The February 2011 issue of American Rifleman arrived in my mailbox today, and I was immediately struck by a coincidence: the cover features two handguns that will never be sole in California: Springfield Armory's XB(M) Compact, and Remington's R1 1911. One new pistol built to a 100 year old design, and one new pistol built to a 21st century design, but both are “unsafe” according to the state of California.

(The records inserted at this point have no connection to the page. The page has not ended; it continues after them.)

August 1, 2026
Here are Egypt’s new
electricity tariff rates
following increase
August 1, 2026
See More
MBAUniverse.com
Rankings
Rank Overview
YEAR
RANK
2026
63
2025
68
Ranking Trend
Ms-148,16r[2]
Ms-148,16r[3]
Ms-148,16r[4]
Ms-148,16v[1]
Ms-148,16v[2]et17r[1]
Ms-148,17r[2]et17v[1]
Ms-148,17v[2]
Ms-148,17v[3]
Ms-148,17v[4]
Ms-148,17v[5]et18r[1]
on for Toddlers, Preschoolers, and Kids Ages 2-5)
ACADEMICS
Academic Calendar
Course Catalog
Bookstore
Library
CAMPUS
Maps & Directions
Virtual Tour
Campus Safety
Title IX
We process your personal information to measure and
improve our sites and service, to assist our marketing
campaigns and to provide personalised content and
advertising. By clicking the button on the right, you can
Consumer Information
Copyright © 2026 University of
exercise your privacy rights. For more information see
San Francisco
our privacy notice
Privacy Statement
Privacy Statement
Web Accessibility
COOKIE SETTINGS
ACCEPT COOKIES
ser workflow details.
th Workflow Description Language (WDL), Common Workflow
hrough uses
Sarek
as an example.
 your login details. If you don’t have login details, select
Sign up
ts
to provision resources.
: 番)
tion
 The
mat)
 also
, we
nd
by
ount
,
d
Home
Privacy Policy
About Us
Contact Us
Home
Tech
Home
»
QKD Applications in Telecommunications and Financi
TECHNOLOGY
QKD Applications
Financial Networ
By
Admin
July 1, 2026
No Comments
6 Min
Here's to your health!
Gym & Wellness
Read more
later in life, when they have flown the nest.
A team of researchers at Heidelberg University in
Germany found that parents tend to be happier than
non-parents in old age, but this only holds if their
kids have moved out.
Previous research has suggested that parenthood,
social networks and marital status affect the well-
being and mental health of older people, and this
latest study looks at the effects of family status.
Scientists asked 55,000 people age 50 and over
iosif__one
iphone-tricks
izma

What make these guns unsafe: the lack of a magazine disconnect feature, required for new pistol models to meet California “safety” requirements since 2007. Note: for all you non-gun people out there, a magazine disconnect is a mechanical device which prevents a pistol from firing if the magazine is removed from the gun. All serious defensive handgun shooters believe them to be an unsafe “Mommy” feature because magazine disconnects often prevent magazines from falling free during reloads, and render a person defenseless if they cannot insert a magazine fast enough during a reload. No police department that I know of would use a pistol that has a magazine disconnect.
What makes all of this utterly galling is that my pistol, a Kimber Custom II, is functionally identical to the Remington R1 pistol, but is sold in California because it is “grandfathered” in before the new requirements of 2007. So am I now shooting an unsafe pistol. The California DOJ thinks so.
It is nothing more than a creeping handgun ban.